>>>

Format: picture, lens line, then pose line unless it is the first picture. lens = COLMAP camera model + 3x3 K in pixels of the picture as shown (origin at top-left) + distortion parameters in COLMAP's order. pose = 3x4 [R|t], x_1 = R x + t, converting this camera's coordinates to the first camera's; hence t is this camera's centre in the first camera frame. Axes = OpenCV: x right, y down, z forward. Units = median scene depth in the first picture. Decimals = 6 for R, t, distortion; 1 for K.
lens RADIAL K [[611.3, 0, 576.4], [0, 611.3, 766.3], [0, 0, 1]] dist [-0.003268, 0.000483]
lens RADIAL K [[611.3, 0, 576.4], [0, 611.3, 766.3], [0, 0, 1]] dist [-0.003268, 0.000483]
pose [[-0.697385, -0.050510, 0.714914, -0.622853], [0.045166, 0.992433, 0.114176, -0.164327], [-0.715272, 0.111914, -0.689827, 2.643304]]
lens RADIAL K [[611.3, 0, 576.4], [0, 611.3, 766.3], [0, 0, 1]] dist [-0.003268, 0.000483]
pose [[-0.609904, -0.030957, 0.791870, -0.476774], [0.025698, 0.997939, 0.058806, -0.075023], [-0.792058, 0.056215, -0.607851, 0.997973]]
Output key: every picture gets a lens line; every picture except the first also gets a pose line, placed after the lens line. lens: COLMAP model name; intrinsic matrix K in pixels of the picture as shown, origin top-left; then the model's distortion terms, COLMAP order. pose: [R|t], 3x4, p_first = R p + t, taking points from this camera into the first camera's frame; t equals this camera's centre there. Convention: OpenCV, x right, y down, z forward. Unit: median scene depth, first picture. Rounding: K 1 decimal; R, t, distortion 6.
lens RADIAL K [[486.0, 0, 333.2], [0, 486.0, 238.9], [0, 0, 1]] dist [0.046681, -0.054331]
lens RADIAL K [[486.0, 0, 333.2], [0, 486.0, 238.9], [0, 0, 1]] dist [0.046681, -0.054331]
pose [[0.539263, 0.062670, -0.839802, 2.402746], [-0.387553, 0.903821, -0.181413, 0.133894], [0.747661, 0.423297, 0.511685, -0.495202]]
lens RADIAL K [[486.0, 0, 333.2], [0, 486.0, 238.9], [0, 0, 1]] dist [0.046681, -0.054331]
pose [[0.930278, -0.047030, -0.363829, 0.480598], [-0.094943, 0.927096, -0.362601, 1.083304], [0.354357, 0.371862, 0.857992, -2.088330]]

<<<

** WORK ITEM **
Copy every line of the entries above word for word, with nothing added, dropped, or changed.

** RESULT FOR THIS TASK **
Format: picture, lens line, then pose line unless it is the first picture. lens = COLMAP camera model + 3x3 K in pixels of the picture as shown (origin at top-left) + distortion parameters in COLMAP's order. pose = 3x4 [R|t], x_1 = R x + t, converting this camera's coordinates to the first camera's; hence t is this camera's centre in the first camera frame. Axes = OpenCV: x right, y down, z forward. Units = median scene depth in the first picture. Decimals = 6 for R, t, distortion; 1 for K.
lens RADIAL K [[611.3, 0, 576.4], [0, 611.3, 766.3], [0, 0, 1]] dist [-0.003268, 0.000483]
lens RADIAL K [[611.3, 0, 576.4], [0, 611.3, 766.3], [0, 0, 1]] dist [-0.003268, 0.000483]
pose [[-0.697385, -0.050510, 0.714914, -0.622853], [0.045166, 0.992433, 0.114176, -0.164327], [-0.715272, 0.111914, -0.689827, 2.643304]]
lens RADIAL K [[611.3, 0, 576.4], [0, 611.3, 766.3], [0, 0, 1]] dist [-0.003268, 0.000483]
pose [[-0.609904, -0.030957, 0.791870, -0.476774], [0.025698, 0.997939, 0.058806, -0.075023], [-0.792058, 0.056215, -0.607851, 0.997973]]
Output key: every picture gets a lens line; every picture except the first also gets a pose line, placed after the lens line. lens: COLMAP model name; intrinsic matrix K in pixels of the picture as shown, origin top-left; then the model's distortion terms, COLMAP order. pose: [R|t], 3x4, p_first = R p + t, taking points from this camera into the first camera's frame; t equals this camera's centre there. Convention: OpenCV, x right, y down, z forward. Unit: median scene depth, first picture. Rounding: K 1 decimal; R, t, distortion 6.
lens RADIAL K [[486.0, 0, 333.2], [0, 486.0, 238.9], [0, 0, 1]] dist [0.046681, -0.054331]
lens RADIAL K [[486.0, 0, 333.2], [0, 486.0, 238.9], [0, 0, 1]] dist [0.046681, -0.054331]
pose [[0.539263, 0.062670, -0.839802, 2.402746], [-0.387553, 0.903821, -0.181413, 0.133894], [0.747661, 0.423297, 0.511685, -0.495202]]
lens RADIAL K [[486.0, 0, 333.2], [0, 486.0, 238.9], [0, 0, 1]] dist [0.046681, -0.054331]
pose [[0.930278, -0.047030, -0.363829, 0.480598], [-0.094943, 0.927096, -0.362601, 1.083304], [0.354357, 0.371862, 0.857992, -2.088330]]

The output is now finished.